--- What the task asks ---
Please repeat the records below exactly, skipping any pictures.

--- Material for the task ---

□ □ □ □ □ □ □

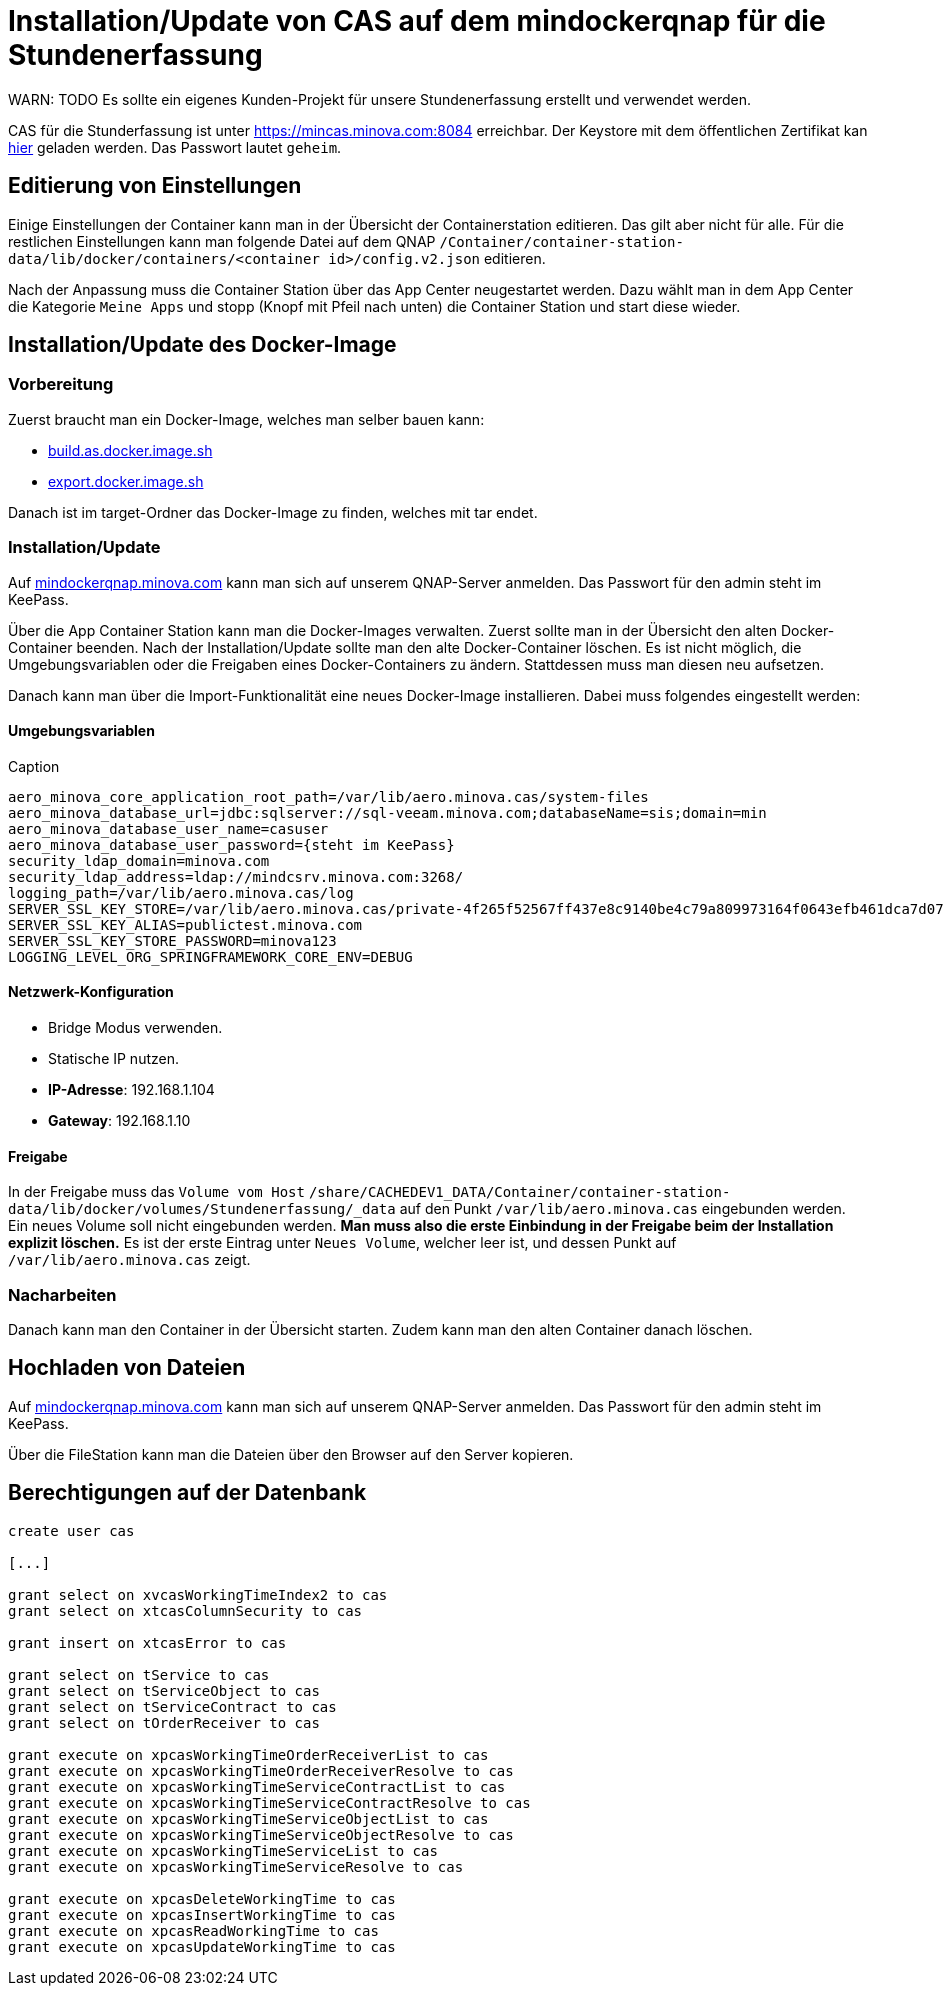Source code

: = Installation/Update von CAS auf dem mindockerqnap für die Stundenerfassung

WARN: TODO Es sollte ein eigenes Kunden-Projekt für unsere Stundenerfassung erstellt und verwendet werden.

CAS für die Stunderfassung ist unter link:https://stunden.minova.com:8084[https://mincas.minova.com:8084] erreichbar.
Der Keystore mit dem öffentlichen Zertifikat kan link:../../keystore.p12[hier] geladen werden.
Das Passwort lautet `geheim`.

== Editierung von Einstellungen

Einige Einstellungen der Container kann man in der Übersicht der Containerstation editieren.
Das gilt aber nicht für alle.
Für die restlichen Einstellungen kann man folgende Datei auf dem QNAP `/Container/container-station-data/lib/docker/containers/<container id>/config.v2.json`
editieren.

Nach der Anpassung muss die Container Station über das App Center neugestartet werden.
Dazu wählt man in dem App Center die Kategorie `Meine Apps` und stopp (Knopf mit Pfeil nach unten) die Container Station und start diese wieder.

== Installation/Update des Docker-Image

=== Vorbereitung

Zuerst braucht man ein Docker-Image, welches man selber bauen kann:

* xref:../../../build.as.docker.image.sh#[build.as.docker.image.sh]
* xref:../../../export.docker.image.sh#[export.docker.image.sh]

Danach ist im target-Ordner das Docker-Image zu finden, welches mit tar endet.

=== Installation/Update

Auf link:https://mindockerqnap.minova.com[mindockerqnap.minova.com]
kann man sich auf unserem QNAP-Server anmelden.
Das Passwort für den admin steht im KeePass.


Über die App Container Station kann man die Docker-Images verwalten.
Zuerst sollte man in der Übersicht den alten Docker-Container beenden.
Nach der Installation/Update sollte man den alte Docker-Container löschen.
Es ist nicht möglich, die Umgebungsvariablen oder die Freigaben eines Docker-Containers zu ändern.
Stattdessen muss man diesen neu aufsetzen.

Danach kann man über die Import-Funktionalität eine neues Docker-Image installieren.
Dabei muss folgendes eingestellt werden:

==== Umgebungsvariablen

[text]
.Caption
--------
aero_minova_core_application_root_path=/var/lib/aero.minova.cas/system-files
aero_minova_database_url=jdbc:sqlserver://sql-veeam.minova.com;databaseName=sis;domain=min
aero_minova_database_user_name=casuser
aero_minova_database_user_password={steht im KeePass}
security_ldap_domain=minova.com
security_ldap_address=ldap://mindcsrv.minova.com:3268/
logging_path=/var/lib/aero.minova.cas/log
SERVER_SSL_KEY_STORE=/var/lib/aero.minova.cas/private-4f265f52567ff437e8c9140be4c79a809973164f0643efb461dca7d079773ccb/keystore.p12
SERVER_SSL_KEY_ALIAS=publictest.minova.com
SERVER_SSL_KEY_STORE_PASSWORD=minova123
LOGGING_LEVEL_ORG_SPRINGFRAMEWORK_CORE_ENV=DEBUG
--------

==== Netzwerk-Konfiguration

* Bridge Modus verwenden.
* Statische IP nutzen.
* *IP-Adresse*: 192.168.1.104
* *Gateway*: 192.168.1.10

==== Freigabe

In der Freigabe muss das `Volume vom Host` `/share/CACHEDEV1_DATA/Container/container-station-data/lib/docker/volumes/Stundenerfassung/_data`
auf den Punkt `/var/lib/aero.minova.cas` eingebunden werden.
Ein neues Volume soll nicht eingebunden werden.
*Man muss also die erste Einbindung in der Freigabe beim der Installation
explizit löschen.*
Es ist der erste Eintrag unter `Neues Volume`, welcher leer ist,
und dessen Punkt auf `/var/lib/aero.minova.cas` zeigt.

=== Nacharbeiten

Danach kann man den Container in der Übersicht starten.
Zudem kann man den alten Container danach löschen.

== Hochladen von Dateien

Auf link:https://mindockerqnap.minova.com[mindockerqnap.minova.com]
kann man sich auf unserem QNAP-Server anmelden.
Das Passwort für den admin steht im KeePass.

Über die FileStation kann man die Dateien über den Browser auf den Server kopieren.

== Berechtigungen auf der Datenbank

[source,sql]
----
create user cas

[...]

grant select on xvcasWorkingTimeIndex2 to cas
grant select on xtcasColumnSecurity to cas

grant insert on xtcasError to cas

grant select on tService to cas
grant select on tServiceObject to cas
grant select on tServiceContract to cas
grant select on tOrderReceiver to cas

grant execute on xpcasWorkingTimeOrderReceiverList to cas
grant execute on xpcasWorkingTimeOrderReceiverResolve to cas
grant execute on xpcasWorkingTimeServiceContractList to cas
grant execute on xpcasWorkingTimeServiceContractResolve to cas
grant execute on xpcasWorkingTimeServiceObjectList to cas
grant execute on xpcasWorkingTimeServiceObjectResolve to cas
grant execute on xpcasWorkingTimeServiceList to cas
grant execute on xpcasWorkingTimeServiceResolve to cas

grant execute on xpcasDeleteWorkingTime to cas
grant execute on xpcasInsertWorkingTime to cas
grant execute on xpcasReadWorkingTime to cas
grant execute on xpcasUpdateWorkingTime to cas
----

□ □ □ □ □ □ □

--- Exercise solution ---
Source code

: = Installation/Update von CAS auf dem mindockerqnap für die Stundenerfassung

WARN: TODO Es sollte ein eigenes Kunden-Projekt für unsere Stundenerfassung erstellt und verwendet werden.

CAS für die Stunderfassung ist unter link:https://stunden.minova.com:8084[https://mincas.minova.com:8084] erreichbar.
Der Keystore mit dem öffentlichen Zertifikat kan link:../../keystore.p12[hier] geladen werden.
Das Passwort lautet `geheim`.

== Editierung von Einstellungen

Einige Einstellungen der Container kann man in der Übersicht der Containerstation editieren.
Das gilt aber nicht für alle.
Für die restlichen Einstellungen kann man folgende Datei auf dem QNAP `/Container/container-station-data/lib/docker/containers/<container id>/config.v2.json`
editieren.

Nach der Anpassung muss die Container Station über das App Center neugestartet werden.
Dazu wählt man in dem App Center die Kategorie `Meine Apps` und stopp (Knopf mit Pfeil nach unten) die Container Station und start diese wieder.

== Installation/Update des Docker-Image

=== Vorbereitung

Zuerst braucht man ein Docker-Image, welches man selber bauen kann:

* xref:../../../build.as.docker.image.sh#[build.as.docker.image.sh]
* xref:../../../export.docker.image.sh#[export.docker.image.sh]

Danach ist im target-Ordner das Docker-Image zu finden, welches mit tar endet.

=== Installation/Update

Auf link:https://mindockerqnap.minova.com[mindockerqnap.minova.com]
kann man sich auf unserem QNAP-Server anmelden.
Das Passwort für den admin steht im KeePass.


Über die App Container Station kann man die Docker-Images verwalten.
Zuerst sollte man in der Übersicht den alten Docker-Container beenden.
Nach der Installation/Update sollte man den alte Docker-Container löschen.
Es ist nicht möglich, die Umgebungsvariablen oder die Freigaben eines Docker-Containers zu ändern.
Stattdessen muss man diesen neu aufsetzen.

Danach kann man über die Import-Funktionalität eine neues Docker-Image installieren.
Dabei muss folgendes eingestellt werden:

==== Umgebungsvariablen

[text]
.Caption
--------
aero_minova_core_application_root_path=/var/lib/aero.minova.cas/system-files
aero_minova_database_url=jdbc:sqlserver://sql-veeam.minova.com;databaseName=sis;domain=min
aero_minova_database_user_name=casuser
aero_minova_database_user_password={steht im KeePass}
security_ldap_domain=minova.com
security_ldap_address=ldap://mindcsrv.minova.com:3268/
logging_path=/var/lib/aero.minova.cas/log
SERVER_SSL_KEY_STORE=/var/lib/aero.minova.cas/private-4f265f52567ff437e8c9140be4c79a809973164f0643efb461dca7d079773ccb/keystore.p12
SERVER_SSL_KEY_ALIAS=publictest.minova.com
SERVER_SSL_KEY_STORE_PASSWORD=minova123
LOGGING_LEVEL_ORG_SPRINGFRAMEWORK_CORE_ENV=DEBUG
--------

==== Netzwerk-Konfiguration

* Bridge Modus verwenden.
* Statische IP nutzen.
* *IP-Adresse*: 192.168.1.104
* *Gateway*: 192.168.1.10

==== Freigabe

In der Freigabe muss das `Volume vom Host` `/share/CACHEDEV1_DATA/Container/container-station-data/lib/docker/volumes/Stundenerfassung/_data`
auf den Punkt `/var/lib/aero.minova.cas` eingebunden werden.
Ein neues Volume soll nicht eingebunden werden.
*Man muss also die erste Einbindung in der Freigabe beim der Installation
explizit löschen.*
Es ist der erste Eintrag unter `Neues Volume`, welcher leer ist,
und dessen Punkt auf `/var/lib/aero.minova.cas` zeigt.

=== Nacharbeiten

Danach kann man den Container in der Übersicht starten.
Zudem kann man den alten Container danach löschen.

== Hochladen von Dateien

Auf link:https://mindockerqnap.minova.com[mindockerqnap.minova.com]
kann man sich auf unserem QNAP-Server anmelden.
Das Passwort für den admin steht im KeePass.

Über die FileStation kann man die Dateien über den Browser auf den Server kopieren.

== Berechtigungen auf der Datenbank

[source,sql]
----
create user cas

[...]

grant select on xvcasWorkingTimeIndex2 to cas
grant select on xtcasColumnSecurity to cas

grant insert on xtcasError to cas

grant select on tService to cas
grant select on tServiceObject to cas
grant select on tServiceContract to cas
grant select on tOrderReceiver to cas

grant execute on xpcasWorkingTimeOrderReceiverList to cas
grant execute on xpcasWorkingTimeOrderReceiverResolve to cas
grant execute on xpcasWorkingTimeServiceContractList to cas
grant execute on xpcasWorkingTimeServiceContractResolve to cas
grant execute on xpcasWorkingTimeServiceObjectList to cas
grant execute on xpcasWorkingTimeServiceObjectResolve to cas
grant execute on xpcasWorkingTimeServiceList to cas
grant execute on xpcasWorkingTimeServiceResolve to cas

grant execute on xpcasDeleteWorkingTime to cas
grant execute on xpcasInsertWorkingTime to cas
grant execute on xpcasReadWorkingTime to cas
grant execute on xpcasUpdateWorkingTime to cas
----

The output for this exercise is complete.